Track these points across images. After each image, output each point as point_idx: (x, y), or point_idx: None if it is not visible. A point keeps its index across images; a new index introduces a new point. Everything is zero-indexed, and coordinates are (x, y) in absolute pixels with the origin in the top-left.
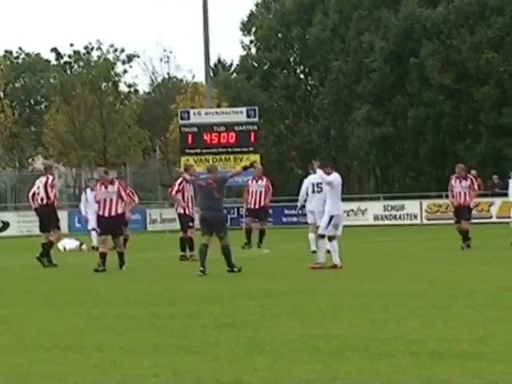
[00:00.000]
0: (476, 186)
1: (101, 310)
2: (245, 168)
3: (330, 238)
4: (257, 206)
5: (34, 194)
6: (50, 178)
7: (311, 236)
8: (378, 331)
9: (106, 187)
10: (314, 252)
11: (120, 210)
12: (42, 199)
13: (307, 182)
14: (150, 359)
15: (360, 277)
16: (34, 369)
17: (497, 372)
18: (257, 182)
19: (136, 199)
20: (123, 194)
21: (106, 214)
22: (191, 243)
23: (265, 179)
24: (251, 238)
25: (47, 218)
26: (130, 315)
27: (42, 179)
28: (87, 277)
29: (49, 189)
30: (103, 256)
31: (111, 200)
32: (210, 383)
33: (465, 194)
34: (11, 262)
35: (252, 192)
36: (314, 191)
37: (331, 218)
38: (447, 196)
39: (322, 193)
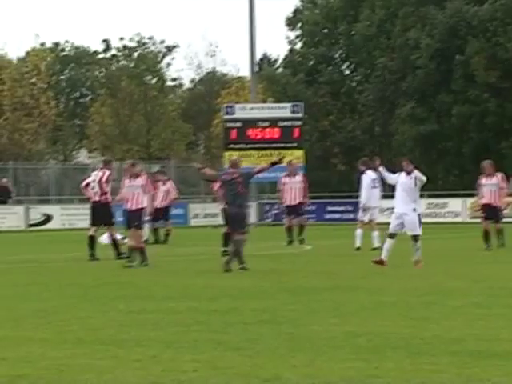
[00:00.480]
...
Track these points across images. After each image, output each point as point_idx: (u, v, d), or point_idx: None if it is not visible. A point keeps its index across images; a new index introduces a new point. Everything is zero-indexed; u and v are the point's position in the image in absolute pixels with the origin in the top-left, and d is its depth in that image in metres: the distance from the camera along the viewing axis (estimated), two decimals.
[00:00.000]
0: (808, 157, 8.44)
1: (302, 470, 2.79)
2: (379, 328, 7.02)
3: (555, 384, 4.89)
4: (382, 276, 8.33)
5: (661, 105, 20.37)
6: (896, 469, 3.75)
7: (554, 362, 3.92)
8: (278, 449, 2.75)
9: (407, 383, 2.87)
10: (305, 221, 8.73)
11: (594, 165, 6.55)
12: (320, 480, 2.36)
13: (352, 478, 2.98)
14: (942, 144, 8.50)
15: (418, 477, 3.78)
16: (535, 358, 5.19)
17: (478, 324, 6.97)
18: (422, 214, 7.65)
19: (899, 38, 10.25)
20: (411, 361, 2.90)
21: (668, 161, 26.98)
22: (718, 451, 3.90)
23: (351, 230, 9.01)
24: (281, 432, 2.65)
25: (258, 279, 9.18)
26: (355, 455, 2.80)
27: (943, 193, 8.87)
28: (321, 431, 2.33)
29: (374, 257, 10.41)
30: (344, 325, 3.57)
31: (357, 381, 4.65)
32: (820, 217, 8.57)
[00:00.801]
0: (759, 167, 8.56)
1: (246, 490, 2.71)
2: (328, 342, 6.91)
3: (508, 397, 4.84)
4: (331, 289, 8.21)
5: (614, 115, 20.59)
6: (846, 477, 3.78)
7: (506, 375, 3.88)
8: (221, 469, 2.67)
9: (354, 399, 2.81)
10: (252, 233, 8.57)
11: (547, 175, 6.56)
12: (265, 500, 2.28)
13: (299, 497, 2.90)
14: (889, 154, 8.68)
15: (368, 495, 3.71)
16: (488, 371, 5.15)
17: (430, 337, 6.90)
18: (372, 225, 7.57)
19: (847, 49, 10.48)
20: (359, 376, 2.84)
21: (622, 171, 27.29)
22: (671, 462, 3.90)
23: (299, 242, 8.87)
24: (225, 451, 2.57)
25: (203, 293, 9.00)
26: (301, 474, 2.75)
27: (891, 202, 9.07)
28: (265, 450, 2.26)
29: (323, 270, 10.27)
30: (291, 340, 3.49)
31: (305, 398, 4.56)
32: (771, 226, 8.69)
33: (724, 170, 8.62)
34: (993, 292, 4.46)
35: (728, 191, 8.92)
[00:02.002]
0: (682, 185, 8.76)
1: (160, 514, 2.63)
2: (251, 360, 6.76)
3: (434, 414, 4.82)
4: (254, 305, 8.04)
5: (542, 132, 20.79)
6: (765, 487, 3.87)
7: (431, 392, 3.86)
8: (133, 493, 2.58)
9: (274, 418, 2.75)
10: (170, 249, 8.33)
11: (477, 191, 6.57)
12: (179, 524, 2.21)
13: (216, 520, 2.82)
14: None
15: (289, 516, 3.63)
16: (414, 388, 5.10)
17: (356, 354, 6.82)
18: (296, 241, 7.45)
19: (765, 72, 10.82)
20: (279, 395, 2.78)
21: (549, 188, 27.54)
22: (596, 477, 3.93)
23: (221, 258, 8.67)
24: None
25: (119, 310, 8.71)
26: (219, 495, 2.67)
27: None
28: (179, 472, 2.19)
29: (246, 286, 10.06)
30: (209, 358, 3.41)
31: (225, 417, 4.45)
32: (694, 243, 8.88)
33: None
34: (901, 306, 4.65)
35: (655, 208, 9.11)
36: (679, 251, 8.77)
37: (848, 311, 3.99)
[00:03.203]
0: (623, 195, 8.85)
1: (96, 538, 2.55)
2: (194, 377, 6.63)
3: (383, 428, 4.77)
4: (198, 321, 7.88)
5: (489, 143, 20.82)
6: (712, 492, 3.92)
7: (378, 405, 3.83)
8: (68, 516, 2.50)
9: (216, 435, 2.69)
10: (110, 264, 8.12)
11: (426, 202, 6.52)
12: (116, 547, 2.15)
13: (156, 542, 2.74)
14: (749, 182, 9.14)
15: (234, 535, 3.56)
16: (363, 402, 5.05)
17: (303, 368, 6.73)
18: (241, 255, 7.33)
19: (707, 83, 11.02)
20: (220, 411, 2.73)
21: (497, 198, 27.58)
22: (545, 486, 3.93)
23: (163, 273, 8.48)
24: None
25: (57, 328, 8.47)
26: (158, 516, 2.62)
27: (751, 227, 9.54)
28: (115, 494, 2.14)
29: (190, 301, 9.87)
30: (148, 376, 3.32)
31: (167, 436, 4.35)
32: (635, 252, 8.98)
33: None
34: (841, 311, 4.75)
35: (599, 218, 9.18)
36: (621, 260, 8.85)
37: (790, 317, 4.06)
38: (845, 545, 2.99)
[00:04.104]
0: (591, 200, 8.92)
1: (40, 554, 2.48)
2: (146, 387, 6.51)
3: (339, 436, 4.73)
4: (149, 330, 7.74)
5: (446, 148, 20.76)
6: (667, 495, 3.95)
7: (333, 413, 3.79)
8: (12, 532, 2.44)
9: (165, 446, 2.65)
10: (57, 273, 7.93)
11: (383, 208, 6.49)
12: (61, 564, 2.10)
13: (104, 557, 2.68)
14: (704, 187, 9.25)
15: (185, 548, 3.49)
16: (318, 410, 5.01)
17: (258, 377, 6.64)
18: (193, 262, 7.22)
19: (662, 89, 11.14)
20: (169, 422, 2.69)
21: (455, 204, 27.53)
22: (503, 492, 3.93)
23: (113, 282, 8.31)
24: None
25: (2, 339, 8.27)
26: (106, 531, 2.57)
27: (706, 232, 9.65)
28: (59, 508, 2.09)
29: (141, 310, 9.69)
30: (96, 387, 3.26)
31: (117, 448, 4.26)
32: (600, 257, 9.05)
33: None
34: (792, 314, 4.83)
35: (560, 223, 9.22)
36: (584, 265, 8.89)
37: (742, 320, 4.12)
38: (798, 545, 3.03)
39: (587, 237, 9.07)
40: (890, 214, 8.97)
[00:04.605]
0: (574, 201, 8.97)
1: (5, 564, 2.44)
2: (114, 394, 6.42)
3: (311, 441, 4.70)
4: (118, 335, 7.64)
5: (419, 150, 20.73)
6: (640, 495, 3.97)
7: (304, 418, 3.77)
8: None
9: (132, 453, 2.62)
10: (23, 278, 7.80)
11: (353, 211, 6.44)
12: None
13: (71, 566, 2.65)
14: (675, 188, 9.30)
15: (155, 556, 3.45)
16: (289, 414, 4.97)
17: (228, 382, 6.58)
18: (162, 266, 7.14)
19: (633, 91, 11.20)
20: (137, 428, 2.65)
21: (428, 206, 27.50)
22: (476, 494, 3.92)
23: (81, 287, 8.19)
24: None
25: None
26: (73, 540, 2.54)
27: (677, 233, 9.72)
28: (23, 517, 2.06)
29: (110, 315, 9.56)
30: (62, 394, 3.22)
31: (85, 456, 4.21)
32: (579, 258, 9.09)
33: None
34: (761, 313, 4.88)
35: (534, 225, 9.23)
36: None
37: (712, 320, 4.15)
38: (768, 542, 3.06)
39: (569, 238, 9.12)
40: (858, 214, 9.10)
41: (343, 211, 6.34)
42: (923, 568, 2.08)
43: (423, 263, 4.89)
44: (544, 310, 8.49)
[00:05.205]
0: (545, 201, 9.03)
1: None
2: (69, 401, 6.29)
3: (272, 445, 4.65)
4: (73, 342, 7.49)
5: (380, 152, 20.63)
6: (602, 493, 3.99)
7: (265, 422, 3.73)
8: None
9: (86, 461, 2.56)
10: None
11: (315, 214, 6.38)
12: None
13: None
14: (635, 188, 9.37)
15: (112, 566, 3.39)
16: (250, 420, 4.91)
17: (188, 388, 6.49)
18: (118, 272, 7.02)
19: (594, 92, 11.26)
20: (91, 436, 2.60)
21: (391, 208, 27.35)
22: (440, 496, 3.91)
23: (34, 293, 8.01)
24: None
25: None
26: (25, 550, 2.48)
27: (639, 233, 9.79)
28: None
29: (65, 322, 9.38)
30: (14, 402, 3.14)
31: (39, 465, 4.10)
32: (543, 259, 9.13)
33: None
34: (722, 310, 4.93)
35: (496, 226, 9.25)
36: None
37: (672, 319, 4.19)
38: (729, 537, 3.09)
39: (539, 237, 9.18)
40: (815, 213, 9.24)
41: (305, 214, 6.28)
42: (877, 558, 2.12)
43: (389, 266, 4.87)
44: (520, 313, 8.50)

- **DIRECTIONS FOR THIS TASK**: Could you restate word for word the lines above, from the one that contains "21: (668, 161, 26.98)" through the one that contains "37: (848, 311, 3.99)", and no others?

- **OUTPUT OF THE EXERCISE**:
21: (668, 161, 26.98)
22: (718, 451, 3.90)
23: (351, 230, 9.01)
24: (281, 432, 2.65)
25: (258, 279, 9.18)
26: (355, 455, 2.80)
27: (943, 193, 8.87)
28: (321, 431, 2.33)
29: (374, 257, 10.41)
30: (344, 325, 3.57)
31: (357, 381, 4.65)
32: (820, 217, 8.57)
[00:00.801]
0: (759, 167, 8.56)
1: (246, 490, 2.71)
2: (328, 342, 6.91)
3: (508, 397, 4.84)
4: (331, 289, 8.21)
5: (614, 115, 20.59)
6: (846, 477, 3.78)
7: (506, 375, 3.88)
8: (221, 469, 2.67)
9: (354, 399, 2.81)
10: (252, 233, 8.57)
11: (547, 175, 6.56)
12: (265, 500, 2.28)
13: (299, 497, 2.90)
14: (889, 154, 8.68)
15: (368, 495, 3.71)
16: (488, 371, 5.15)
17: (430, 337, 6.90)
18: (372, 225, 7.57)
19: (847, 49, 10.48)
20: (359, 376, 2.84)
21: (622, 171, 27.29)
22: (671, 462, 3.90)
23: (299, 242, 8.87)
24: (225, 451, 2.57)
25: (203, 293, 9.00)
26: (301, 474, 2.75)
27: (891, 202, 9.07)
28: (265, 450, 2.26)
29: (323, 270, 10.27)
30: (291, 340, 3.49)
31: (305, 398, 4.56)
32: (771, 226, 8.69)
33: (724, 170, 8.62)
34: (993, 292, 4.46)
35: (728, 191, 8.92)
[00:02.002]
0: (682, 185, 8.76)
1: (160, 514, 2.63)
2: (251, 360, 6.76)
3: (434, 414, 4.82)
4: (254, 305, 8.04)
5: (542, 132, 20.79)
6: (765, 487, 3.87)
7: (431, 392, 3.86)
8: (133, 493, 2.58)
9: (274, 418, 2.75)
10: (170, 249, 8.33)
11: (477, 191, 6.57)
12: (179, 524, 2.21)
13: (216, 520, 2.82)
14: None
15: (289, 516, 3.63)
16: (414, 388, 5.10)
17: (356, 354, 6.82)
18: (296, 241, 7.45)
19: (765, 72, 10.82)
20: (279, 395, 2.78)
21: (549, 188, 27.54)
22: (596, 477, 3.93)
23: (221, 258, 8.67)
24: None
25: (119, 310, 8.71)
26: (219, 495, 2.67)
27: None
28: (179, 472, 2.19)
29: (246, 286, 10.06)
30: (209, 358, 3.41)
31: (225, 417, 4.45)
32: (694, 243, 8.88)
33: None
34: (901, 306, 4.65)
35: (655, 208, 9.11)
36: (679, 251, 8.77)
37: (848, 311, 3.99)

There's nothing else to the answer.